I’ll very rarely give a ▲▲▲▲▲ rating. I might not award a five triangle rating to a year’s best films. These excellent pictures tend to reveal themselves after a second or third viewing, with a little time. Every once in awhile I might be so floored by a cinematic experience I’d award it a five-triangle rating on the spot. I can think of a handful where I would have anointed it immediately had I been handing out these ratings at the time: Mad Max: Fury Road, Under The Skin, and Inception,
And while I’d likely give this rating to many, if not most, of the films on my lists of the Best Films of the past decade, many of them I might not have recognized how good they were the first time I watched them.
Why Flaw In The Iris?
This is an inexact science, and that’s another reason I called this blog Flaw In The Iris. I want to recognize the imperfection, the baked-in inadequacy, of my consideration of art. The fractured subjectivity of it all.

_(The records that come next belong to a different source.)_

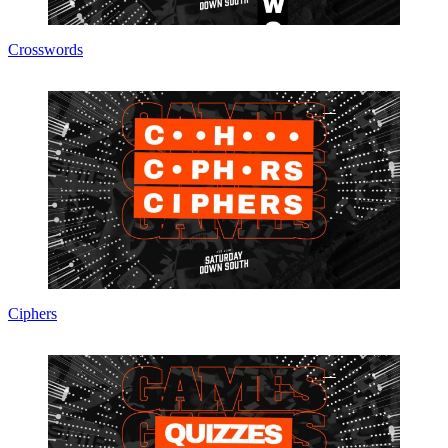
Crosswords
Ciphers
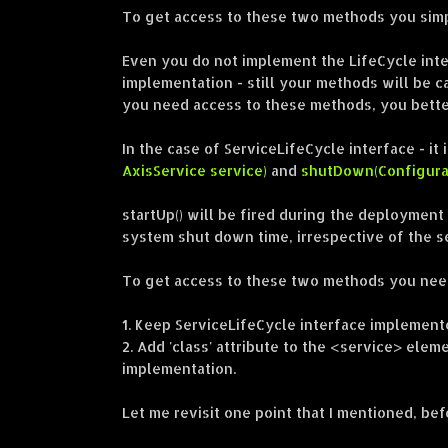
To get access to these two methods you simp
Even you do not implement the LifeCycle int
implementation - still your methods will be ca
you need access to these methods, you bette
In the case of ServiceLifeCycle interface - 
AxisService service)
and
shutDown(Configurat
startUp() will be fired during the deployment
system shut down time, irrespective of the s
To get access to these two methods you need
1. Keep ServiceLifeCycle interface implement
2. Add 'class' attribute to the <service> elem
implementation.
Let me revisit one point that I mentioned, bef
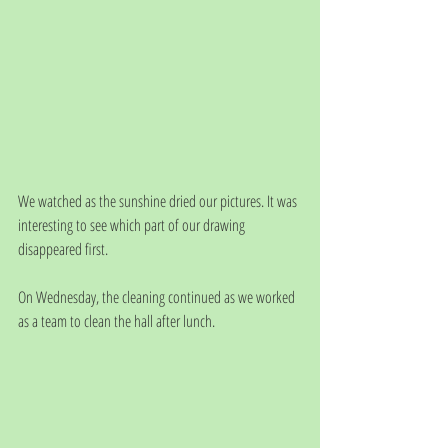
We watched as the sunshine dried our pictures. It was 
interesting to see which part of our drawing 
disappeared first. 
On Wednesday, the cleaning continued as we worked 
as a team to clean the hall after lunch. 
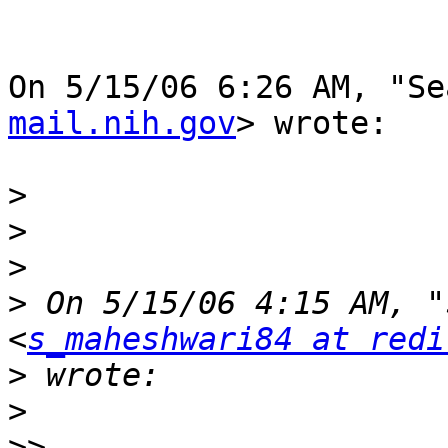
On 5/15/06 6:26 AM, "Se
mail.nih.gov
> wrote:

>
>
>
>
 On 5/15/06 4:15 AM, "
<
s_maheshwari84 at redi
>
>
>>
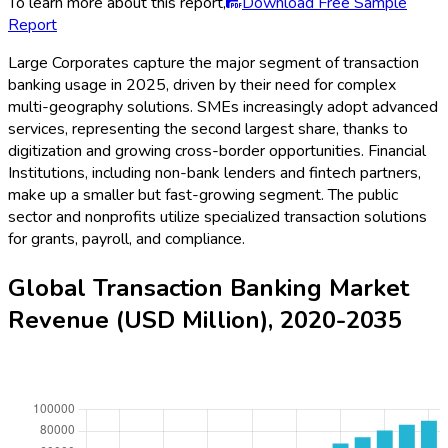
To learn more about this report,
Download Free Sample
Report
Large Corporates capture the major segment of transaction
banking usage in 2025, driven by their need for complex
multi-geography solutions. SMEs increasingly adopt advanced
services, representing the second largest share, thanks to
digitization and growing cross-border opportunities. Financial
Institutions, including non-bank lenders and fintech partners,
make up a smaller but fast-growing segment. The public
sector and nonprofits utilize specialized transaction solutions
for grants, payroll, and compliance.
Global Transaction Banking Market
Revenue (USD Million), 2020-2035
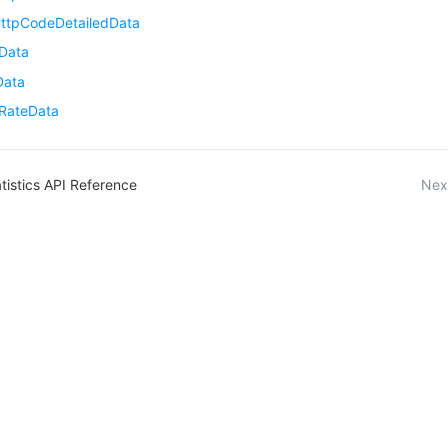
ttpCodeDetailedData
Data
Data
tRateData
tistics API Reference
Nex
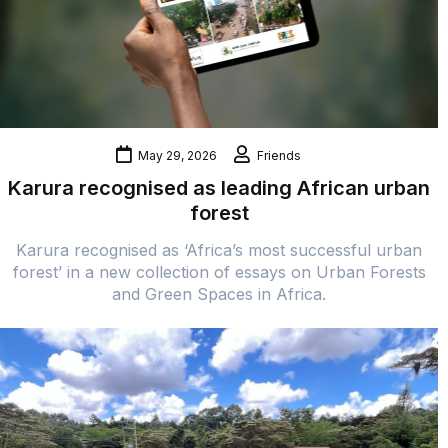
May 29, 2026
Friends
Karura recognised as leading African urban
forest
Karura recognised as ‘Africa’s most successful urban
forest’ in a new collection of essays on Urban Forests
and Green Spaces in Africa.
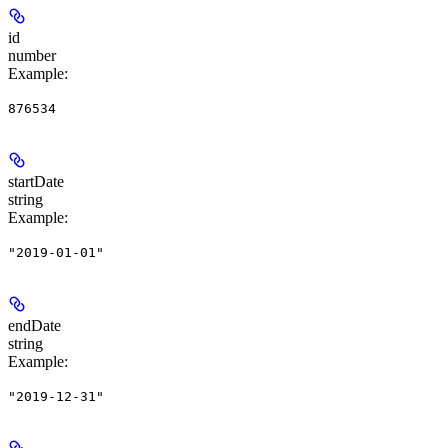
id
number
Example
:
876534
startDate
string
Example
:
"2019-01-01"
endDate
string
Example
:
"2019-12-31"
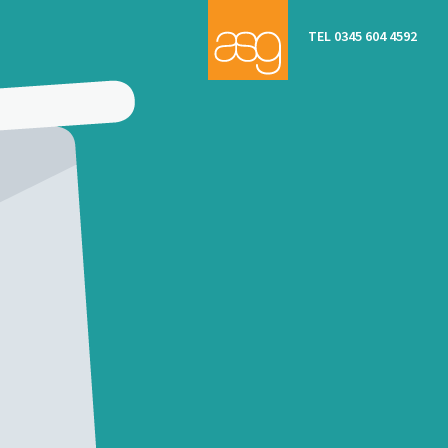
TEL 0345 604 4592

This is a collection of opinions of one person, someone whose only genuine credentials are he watches a whole lot of movies and has since he was a kid. I could be anybody, and I’m prone to mistakes as much as the next person. I even change my mind.
Having worked in film production, I know the extraordinary effort it takes to get a film made, how many parts have to happen just for it to exist, and how difficult it is to make one good. I do my best to celebrate that achievement, while also offering a guide to the ones that are miraculous for also being good. Which is why I’m always hoping for the best of a film even as I give my honest assessment.
I write Flaw In The Iris mostly for myself — it’s a largely selfish exercise. I do it because it extends the life of a film in my mind.
As James Covey, my fellow programmer at Carbon Arc Cinema once said, you experience a movie twice: Once when watching it, and then a second time as you walk from the cinema and roll it over in your mind. With FITI, I’m aiming to experience it a third time as I do my best to express how I felt about it.
It also does me some good to have this collection of reviews online as my memory can fail me. After thousands of reviews, it’s easy to find a few where I have no recollection of ever having seen it, let alone written about it.
And in that, I get to experience it again for the first time. It’s a message to me about an experience I had years ago and if it sounds good, maybe I’ll watch it again!
At its best, I think a film review like those found here can excite the reader about possibly seeing a film minutes earlier they didn’t know much about. That’s why I’m always going to prefer writing a rave over an obloquy. I’m always looking for the best in a film, even when I’m disappointed.
At the very least, a review should further the conversation about the art and craft of filmmaking as a storytelling medium. I firmly believe that half the pleasure of going to the movies is talking about it afterward in a community that feels as strongly as I do that it’s important.
That’s what Flaw In The Iris is about.
Thanks again for reading. See you at the movies.